The decode result of 21.82 tokens/s should be treated carefully because it was measured over only four generated tokens. This is too short to represent stable long-generation throughput. A better future benchmark should use longer output, repeated runs, warm-up, and consistent logging of GPU clocks, power draw, temperature, and memory usage.

Practical Benefits

This benchmark note provides four practical benefits:

  1. It documents a working MI50 local inference baseline.
  2. It separates external reference behavior from local results.
  3. It shows that memory clock and VBIOS behavior may matter more than simply increasing power.
  4. It gives a repeatable structure for future tests on the same server.

Recommended Next Benchmark Plan

A stronger next run should use the same model and runtime across all tests:

Test Area Recommended Method
Runtime llama.cpp only
Model Same GGUF across all tests
Prompt Fixed prompt with fixed token length
Output At least 256 generated tokens
Runs 5 runs after warm-up
Metrics pp/s, tg/s, total time, GPU temperature, SCLK, MCLK, power
Comparison Same VBIOS and same GPU count before changing one variable

The most important rule is to change only one variable at a time: model, quantization, context size, GPU count, clocks, or VBIOS.

Conclusion

The AMD Instinct MI50 remains a useful low-cost accelerator for local AI workloads when VBIOS, ReBAR, ROCm, cooling, and runtime configuration are handled carefully. The public V420.rom data shows that LLM throughput can remain nearly flat across 178W to 300W when clocks are already favorable, while memory frequency improvements can have a clearer effect.

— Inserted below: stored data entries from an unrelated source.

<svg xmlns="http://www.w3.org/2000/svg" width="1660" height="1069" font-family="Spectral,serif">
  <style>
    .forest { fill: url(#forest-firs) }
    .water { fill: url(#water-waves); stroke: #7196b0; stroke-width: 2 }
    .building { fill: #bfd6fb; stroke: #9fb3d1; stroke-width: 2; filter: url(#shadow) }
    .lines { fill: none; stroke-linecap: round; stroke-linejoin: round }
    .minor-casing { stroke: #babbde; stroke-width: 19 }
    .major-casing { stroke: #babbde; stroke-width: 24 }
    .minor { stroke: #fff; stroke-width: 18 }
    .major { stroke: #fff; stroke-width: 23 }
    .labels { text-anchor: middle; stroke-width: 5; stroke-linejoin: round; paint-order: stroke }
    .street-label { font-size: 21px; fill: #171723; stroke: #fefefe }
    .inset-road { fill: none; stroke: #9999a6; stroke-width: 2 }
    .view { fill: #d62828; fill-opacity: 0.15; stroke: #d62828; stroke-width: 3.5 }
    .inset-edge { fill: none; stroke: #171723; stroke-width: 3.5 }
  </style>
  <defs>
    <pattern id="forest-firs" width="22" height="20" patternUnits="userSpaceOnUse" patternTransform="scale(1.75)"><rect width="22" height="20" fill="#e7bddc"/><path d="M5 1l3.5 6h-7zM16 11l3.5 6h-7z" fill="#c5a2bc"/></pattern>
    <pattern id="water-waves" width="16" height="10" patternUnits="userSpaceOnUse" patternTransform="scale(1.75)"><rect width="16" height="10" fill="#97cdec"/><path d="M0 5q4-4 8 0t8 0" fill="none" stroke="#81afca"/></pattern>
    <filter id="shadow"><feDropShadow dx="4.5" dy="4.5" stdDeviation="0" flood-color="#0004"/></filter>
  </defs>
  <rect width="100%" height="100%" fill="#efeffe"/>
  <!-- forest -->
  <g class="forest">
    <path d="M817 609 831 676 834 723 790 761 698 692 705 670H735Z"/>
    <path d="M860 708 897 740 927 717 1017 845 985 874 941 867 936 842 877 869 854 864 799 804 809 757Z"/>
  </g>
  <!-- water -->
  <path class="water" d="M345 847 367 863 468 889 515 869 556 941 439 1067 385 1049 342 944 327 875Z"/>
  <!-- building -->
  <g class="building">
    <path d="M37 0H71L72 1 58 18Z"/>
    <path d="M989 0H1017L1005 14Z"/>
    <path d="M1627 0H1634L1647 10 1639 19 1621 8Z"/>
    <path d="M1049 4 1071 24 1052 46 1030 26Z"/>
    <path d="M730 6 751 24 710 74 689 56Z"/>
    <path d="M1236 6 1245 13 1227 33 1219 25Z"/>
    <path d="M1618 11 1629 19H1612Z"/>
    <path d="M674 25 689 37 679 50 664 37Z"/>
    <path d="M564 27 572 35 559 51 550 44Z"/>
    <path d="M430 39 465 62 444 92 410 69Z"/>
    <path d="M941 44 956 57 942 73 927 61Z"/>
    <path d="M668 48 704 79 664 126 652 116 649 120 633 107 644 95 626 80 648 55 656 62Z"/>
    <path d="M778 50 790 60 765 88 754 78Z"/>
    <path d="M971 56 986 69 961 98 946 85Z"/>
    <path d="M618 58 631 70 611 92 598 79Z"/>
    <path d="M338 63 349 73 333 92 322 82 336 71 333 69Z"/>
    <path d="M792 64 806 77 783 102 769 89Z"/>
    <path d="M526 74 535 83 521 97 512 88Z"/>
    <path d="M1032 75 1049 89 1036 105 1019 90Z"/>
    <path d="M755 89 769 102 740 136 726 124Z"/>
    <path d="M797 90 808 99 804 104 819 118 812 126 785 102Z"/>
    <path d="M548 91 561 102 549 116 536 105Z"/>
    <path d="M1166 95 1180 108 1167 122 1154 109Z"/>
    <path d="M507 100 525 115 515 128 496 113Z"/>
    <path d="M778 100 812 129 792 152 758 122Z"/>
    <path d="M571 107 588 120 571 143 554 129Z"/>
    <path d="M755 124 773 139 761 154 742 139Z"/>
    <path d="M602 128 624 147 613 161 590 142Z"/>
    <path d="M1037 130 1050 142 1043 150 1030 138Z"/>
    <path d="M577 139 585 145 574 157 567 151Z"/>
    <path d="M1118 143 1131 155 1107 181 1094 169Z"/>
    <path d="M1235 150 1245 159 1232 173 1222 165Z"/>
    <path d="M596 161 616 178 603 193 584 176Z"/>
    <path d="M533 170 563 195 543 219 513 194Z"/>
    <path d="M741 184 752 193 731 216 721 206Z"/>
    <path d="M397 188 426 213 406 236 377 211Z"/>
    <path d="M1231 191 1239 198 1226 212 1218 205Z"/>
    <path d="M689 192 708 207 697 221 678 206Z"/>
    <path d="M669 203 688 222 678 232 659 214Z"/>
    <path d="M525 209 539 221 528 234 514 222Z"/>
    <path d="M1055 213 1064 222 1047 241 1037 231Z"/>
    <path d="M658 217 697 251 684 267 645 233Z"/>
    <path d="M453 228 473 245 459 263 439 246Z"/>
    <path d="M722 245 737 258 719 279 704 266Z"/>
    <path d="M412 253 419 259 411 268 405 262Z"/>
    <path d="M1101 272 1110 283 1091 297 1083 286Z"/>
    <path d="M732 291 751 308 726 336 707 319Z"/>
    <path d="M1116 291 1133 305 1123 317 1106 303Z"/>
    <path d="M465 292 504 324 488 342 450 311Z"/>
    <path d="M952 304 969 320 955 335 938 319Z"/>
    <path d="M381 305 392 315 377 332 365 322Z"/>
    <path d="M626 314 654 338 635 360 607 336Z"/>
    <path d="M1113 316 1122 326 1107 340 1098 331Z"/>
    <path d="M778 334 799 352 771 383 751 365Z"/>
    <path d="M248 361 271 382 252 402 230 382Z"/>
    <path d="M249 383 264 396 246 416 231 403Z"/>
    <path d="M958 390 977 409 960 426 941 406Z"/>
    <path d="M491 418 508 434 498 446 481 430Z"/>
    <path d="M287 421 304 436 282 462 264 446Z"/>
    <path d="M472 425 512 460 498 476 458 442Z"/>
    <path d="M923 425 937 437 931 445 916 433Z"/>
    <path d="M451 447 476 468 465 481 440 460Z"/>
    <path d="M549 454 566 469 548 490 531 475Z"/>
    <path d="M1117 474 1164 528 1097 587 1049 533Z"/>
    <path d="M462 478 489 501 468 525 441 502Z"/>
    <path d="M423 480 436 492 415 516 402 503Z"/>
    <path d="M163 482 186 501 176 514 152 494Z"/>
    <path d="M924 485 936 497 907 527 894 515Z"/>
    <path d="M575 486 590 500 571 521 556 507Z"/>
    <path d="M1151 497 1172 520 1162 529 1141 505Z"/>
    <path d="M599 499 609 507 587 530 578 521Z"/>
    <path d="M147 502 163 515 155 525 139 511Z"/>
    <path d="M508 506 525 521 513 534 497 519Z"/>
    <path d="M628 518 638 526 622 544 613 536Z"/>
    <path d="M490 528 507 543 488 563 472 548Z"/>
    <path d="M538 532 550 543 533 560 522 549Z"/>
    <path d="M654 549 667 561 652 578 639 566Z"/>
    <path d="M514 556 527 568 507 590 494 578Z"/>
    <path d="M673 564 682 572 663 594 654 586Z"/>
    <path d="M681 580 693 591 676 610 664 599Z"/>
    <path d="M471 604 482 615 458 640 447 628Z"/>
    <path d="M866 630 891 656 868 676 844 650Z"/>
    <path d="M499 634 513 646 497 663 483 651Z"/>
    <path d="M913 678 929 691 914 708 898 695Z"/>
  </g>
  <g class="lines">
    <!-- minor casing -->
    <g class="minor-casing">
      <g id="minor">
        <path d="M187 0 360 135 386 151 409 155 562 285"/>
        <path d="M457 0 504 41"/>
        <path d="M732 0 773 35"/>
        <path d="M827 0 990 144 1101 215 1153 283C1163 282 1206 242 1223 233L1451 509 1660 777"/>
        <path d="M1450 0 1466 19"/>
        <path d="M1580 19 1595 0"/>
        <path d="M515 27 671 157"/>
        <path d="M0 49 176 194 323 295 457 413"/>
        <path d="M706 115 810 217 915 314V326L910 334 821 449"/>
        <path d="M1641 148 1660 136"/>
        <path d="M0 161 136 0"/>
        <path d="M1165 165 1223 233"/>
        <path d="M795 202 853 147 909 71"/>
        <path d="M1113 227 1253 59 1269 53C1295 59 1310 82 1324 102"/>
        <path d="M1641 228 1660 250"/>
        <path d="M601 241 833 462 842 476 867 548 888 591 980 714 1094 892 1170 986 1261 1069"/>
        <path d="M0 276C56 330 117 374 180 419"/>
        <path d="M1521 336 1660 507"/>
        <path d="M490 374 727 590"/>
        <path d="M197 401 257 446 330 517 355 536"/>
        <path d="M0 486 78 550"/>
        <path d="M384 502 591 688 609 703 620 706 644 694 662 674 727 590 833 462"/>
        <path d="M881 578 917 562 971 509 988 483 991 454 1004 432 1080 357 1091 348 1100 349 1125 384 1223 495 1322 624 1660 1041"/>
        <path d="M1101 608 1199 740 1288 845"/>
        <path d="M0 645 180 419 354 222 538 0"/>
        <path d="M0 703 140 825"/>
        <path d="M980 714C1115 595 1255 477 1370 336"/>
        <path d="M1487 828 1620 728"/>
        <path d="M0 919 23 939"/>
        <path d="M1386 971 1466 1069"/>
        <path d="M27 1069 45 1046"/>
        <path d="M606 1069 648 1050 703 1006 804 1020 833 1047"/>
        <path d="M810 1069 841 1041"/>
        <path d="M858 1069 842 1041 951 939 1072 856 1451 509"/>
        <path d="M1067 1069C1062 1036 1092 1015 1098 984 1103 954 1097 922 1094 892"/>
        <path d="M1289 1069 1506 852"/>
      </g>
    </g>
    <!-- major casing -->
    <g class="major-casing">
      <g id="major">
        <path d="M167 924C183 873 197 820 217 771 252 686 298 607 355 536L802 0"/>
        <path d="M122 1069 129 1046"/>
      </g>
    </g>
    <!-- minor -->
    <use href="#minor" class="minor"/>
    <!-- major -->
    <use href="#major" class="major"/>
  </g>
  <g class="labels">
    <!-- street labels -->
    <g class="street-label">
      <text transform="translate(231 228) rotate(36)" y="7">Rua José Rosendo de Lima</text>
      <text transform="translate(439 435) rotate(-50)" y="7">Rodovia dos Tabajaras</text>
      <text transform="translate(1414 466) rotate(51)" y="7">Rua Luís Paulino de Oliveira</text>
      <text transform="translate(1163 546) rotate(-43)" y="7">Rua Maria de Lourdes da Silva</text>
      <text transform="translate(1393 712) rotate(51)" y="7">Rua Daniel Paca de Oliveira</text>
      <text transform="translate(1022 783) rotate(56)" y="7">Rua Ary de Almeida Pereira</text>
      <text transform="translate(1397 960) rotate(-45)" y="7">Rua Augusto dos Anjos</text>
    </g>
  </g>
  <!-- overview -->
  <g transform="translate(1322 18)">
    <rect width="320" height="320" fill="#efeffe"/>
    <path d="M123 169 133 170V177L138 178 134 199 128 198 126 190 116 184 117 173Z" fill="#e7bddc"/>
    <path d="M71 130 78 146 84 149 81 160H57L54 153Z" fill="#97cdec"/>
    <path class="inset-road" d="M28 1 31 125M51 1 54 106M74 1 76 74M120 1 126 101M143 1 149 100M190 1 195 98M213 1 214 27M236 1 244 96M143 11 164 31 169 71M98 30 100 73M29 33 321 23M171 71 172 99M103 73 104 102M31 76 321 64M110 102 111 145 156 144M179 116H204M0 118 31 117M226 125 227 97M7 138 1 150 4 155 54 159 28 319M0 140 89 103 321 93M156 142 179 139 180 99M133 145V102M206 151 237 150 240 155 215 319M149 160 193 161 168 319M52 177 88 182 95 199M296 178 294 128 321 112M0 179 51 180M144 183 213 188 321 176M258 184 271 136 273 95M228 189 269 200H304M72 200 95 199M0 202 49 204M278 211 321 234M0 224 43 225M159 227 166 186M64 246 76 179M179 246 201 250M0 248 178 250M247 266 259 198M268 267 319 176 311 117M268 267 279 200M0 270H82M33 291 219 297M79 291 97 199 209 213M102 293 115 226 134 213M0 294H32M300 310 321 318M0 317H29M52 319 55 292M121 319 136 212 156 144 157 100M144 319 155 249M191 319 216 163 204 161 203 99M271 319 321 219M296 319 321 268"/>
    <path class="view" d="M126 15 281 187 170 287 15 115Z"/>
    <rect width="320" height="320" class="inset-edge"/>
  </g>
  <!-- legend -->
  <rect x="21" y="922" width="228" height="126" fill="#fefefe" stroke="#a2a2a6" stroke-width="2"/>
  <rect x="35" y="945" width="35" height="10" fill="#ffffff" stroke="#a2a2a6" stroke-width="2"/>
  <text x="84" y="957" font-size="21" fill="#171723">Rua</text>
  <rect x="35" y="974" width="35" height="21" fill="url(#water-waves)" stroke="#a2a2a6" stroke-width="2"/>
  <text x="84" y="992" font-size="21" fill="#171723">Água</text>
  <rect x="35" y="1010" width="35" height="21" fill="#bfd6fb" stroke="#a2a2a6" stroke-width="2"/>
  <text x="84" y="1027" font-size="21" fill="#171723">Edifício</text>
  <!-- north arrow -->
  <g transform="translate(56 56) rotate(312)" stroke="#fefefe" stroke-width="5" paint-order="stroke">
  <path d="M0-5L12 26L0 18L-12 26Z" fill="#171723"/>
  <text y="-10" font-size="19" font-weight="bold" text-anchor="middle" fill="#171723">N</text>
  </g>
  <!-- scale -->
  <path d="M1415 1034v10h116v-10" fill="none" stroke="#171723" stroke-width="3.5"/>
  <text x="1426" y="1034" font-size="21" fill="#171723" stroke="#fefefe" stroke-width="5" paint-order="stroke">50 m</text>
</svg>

The local 3×MI50 llama.cpp run confirms functional multi-GPU offload with Qwen2.5-Coder-32B-Instruct Q4_K_M, reaching 111.58 tokens/s in prompt evaluation and 21.82 tokens/s in a short decode sample. The result is a valid operational baseline, not a final performance ceiling.

Future testing should use longer generations, multiple runs, and consistent telemetry. That will make it possible to determine whether the next improvement should come from VBIOS tuning, clock configuration, quantization choice, model selection, or runtime parameters.

References

  • evilJazz, AMD Instinct MI50 32GB VBIOS, GitHub Gist.
  • Local benchmark notes from the current 3×MI50 llama.cpp setup.